Хмурое небо нависло над землею. Свинцовые тучи словно окаменели на века в вышине. Все застыло в суровом и тревожном ожидании, только лихой повеса ветер, похваляясь своим неугомонным нравом, шугал среди кустов, кромсал стрехи на худоребрых мужицких хатках, подталкивал высокую черную карету Эвелины на киевском тракте. Ветер был силен, властен и шутлив. И Бальзак, приподняв занавеску, наблюдал в окно кареты его беззаботную игру. Эвелина сидела рядом, закрыв глаза. Спала или грезила. Бальзак ей не мешал.
Встречные подводы издалека замечали поезд. Мужицкие возы сворачивали с дороги на обочину. Крестьяне придерживали своих спокойных кляч, низко кланялись, снимая шапки и картузы. Простоволосые, на холодном ветру, они долго смотрели вслед кортежу, по коням и карете узнавали верховненскую графиню. Бальзак с интересом всматривался в обозы. Зоркий глаз улавливал озабоченность на лицах, низко опущенные головы, нескладные возы, истощенных лошадей. А карета плыла все дальше и дальше, мягко покачивалась на рессорах.

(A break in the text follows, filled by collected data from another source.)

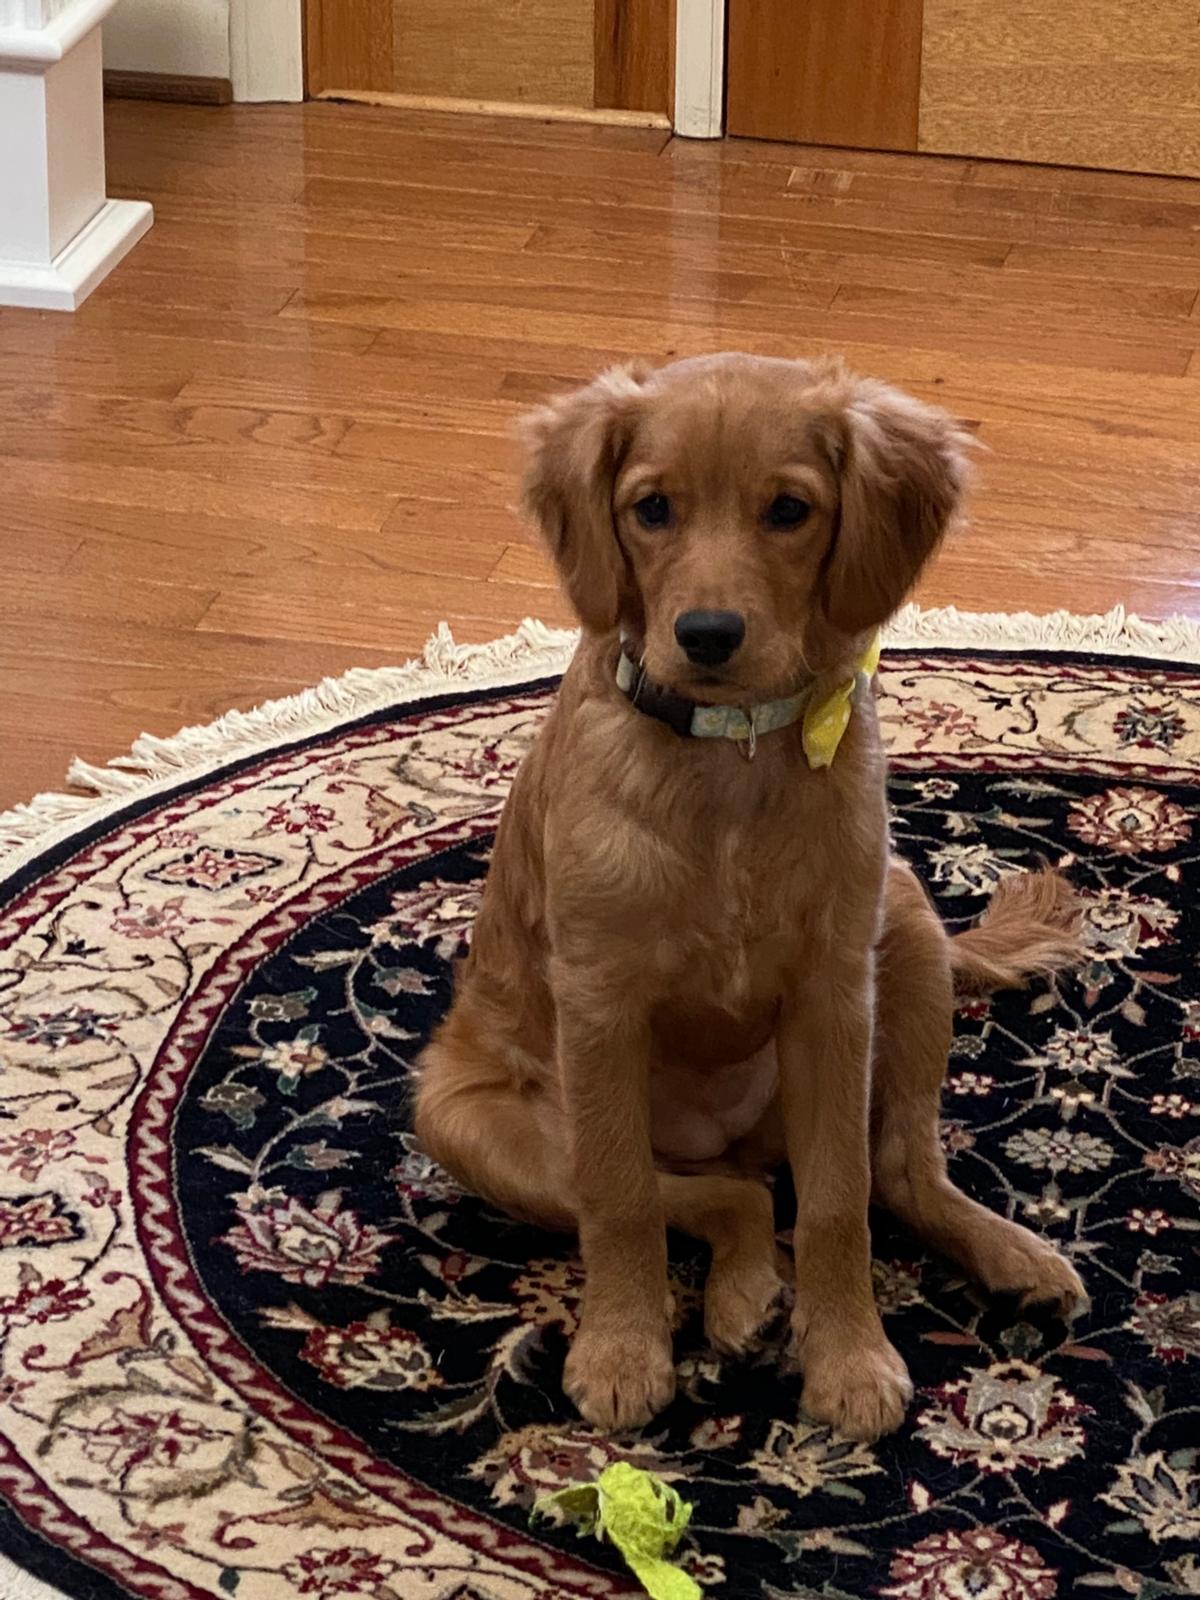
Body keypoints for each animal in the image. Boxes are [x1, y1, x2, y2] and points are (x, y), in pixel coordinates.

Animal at [416, 350, 1088, 1440]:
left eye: (788, 509)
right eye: (652, 508)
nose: (707, 634)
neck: (727, 763)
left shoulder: (834, 997)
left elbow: (837, 1200)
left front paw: (850, 1356)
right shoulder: (599, 1005)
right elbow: (619, 1198)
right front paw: (621, 1348)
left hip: (907, 931)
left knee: (889, 1171)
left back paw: (1002, 1253)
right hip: (469, 1122)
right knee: (712, 1193)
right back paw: (739, 1293)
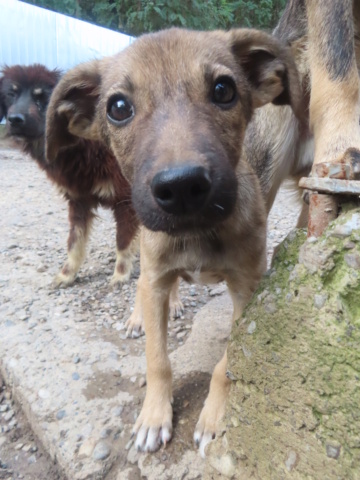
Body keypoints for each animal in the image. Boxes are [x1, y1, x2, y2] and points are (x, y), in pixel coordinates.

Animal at [45, 27, 302, 454]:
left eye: (223, 89)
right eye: (118, 107)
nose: (181, 186)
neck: (198, 233)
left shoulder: (246, 291)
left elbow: (226, 363)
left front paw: (213, 417)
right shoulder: (156, 272)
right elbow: (157, 359)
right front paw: (153, 416)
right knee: (145, 285)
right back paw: (140, 316)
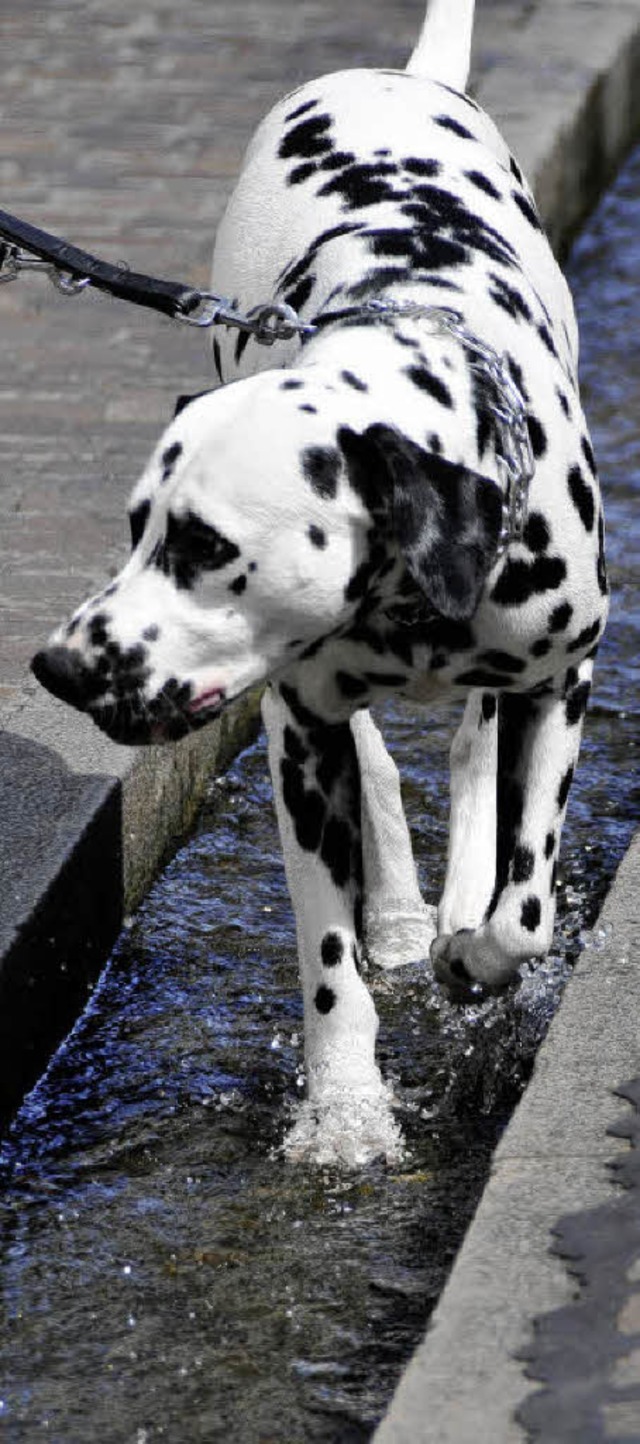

Серая неизвестность отлетела прочь. Плечо Эвелины было неподвижное, мраморное. Он опустил занавеску и откинулся на подушки. Тронул пальцами карман на груди. Письмо от генерал-губернатора Бибикова, полученное накануне отъезда, было с ним. Там же лежало несколько десятков мелко исписанных листков почтовой бумаги — впечатления и заметки о Верховне. Все это всегда хранилось на груди, ощущалось, как сердечные перебои, и предназначалось только для него одного.
Письмо от Бибикова было приятное и утешительное. Фактический вице-король трех крупнейших провинций — Киевской, Подольской и Волынской губерний, составляющих вместе территорию, равную большому королевству, — отнесся к нему, как к равному. Он даже подписался, с присущей истинным джентльменам скромностью: «Ваш покорный слуга Дмитрий Бибиков». В этом можно было усмотреть великодушие либо… Бальзак махнул рукой. Все равно. К черту все «либо». Он улыбнулся. Открыто, весело, во весь рот. Вспомнил, что писал генерал-губернатор:
«Свидетельствуя Вам мое особое удовлетворение при мысли, что Вы живете в наших краях, я прошу Вас, многоуважаемый г-н Бальзак, в случае надобности, обращаться непосредственно ко мне и пользоваться услугами для любых поручений, которые я выполню с величайшим наслаждением».
Эти слова запомнились сразу после первого прочтения. Да и как можно было их не запомнить? Когда и где еще писали ему так губернаторы? Когда? Никогда! Он мог вспомнить другое — гордость и презрение к нему даже в тех дворянских салонах, чьи властительницы дарили ему не только внимание и гостеприимство…
На его родине знатные дворяне, блюстители благородных чувств и высокой морали, гнушались им, презирали и обходили его. Стоило вспомнить хотя бы вечер у графини Висконти. В салоне собрались сливки общества. Здесь была герцогиня Оранская, граф Лионель де Бонневаль и другие знаменитости, дворяне и буржуа, знатоки литературы и меценаты искусства. Пока лакеи приготовляли столы для игры в ландскнехт, гости живо обменивались мнениями о всевозможных новостях. Бальзак стоял в стороне и слушал. Внезапно он вмешался в разговор. Встряхивая гривой волос, размахивая руками, он вдруг стал поверять присутствующим тайну своего труда, плод сотен бессонных ночей, тяжелых голодных дней. Он говорил о «Человеческой комедии».
— Мое произведение охватит все классы французского общества девятнадцатого века. Если через две тысячи лет захотят изучать Францию времен Империи, Реставрации и июльского правительства, то археологам и другим ученым достаточно будет заглянуть в мои книги…
И вот, после этих слов, граф Бонневаль оборвал его. Не скрывая своего презрения, он назвал его только оценщиком. Он сказал, что Бальзак не знает высшего общества и никогда не постигнет его высокую мораль и глубину его чувств.
— Вы подсчитаете все гвозди на дверях папаши Гранде, — спокойно и слегка презрительно говорил граф, и присутствующие подбадривали его своими взглядами, — и весь мушиный помет на барометрах, но что касается светских обычаев и нашего благородного языка, это уже другое дело. Это вам никогда не удастся, господин литератор.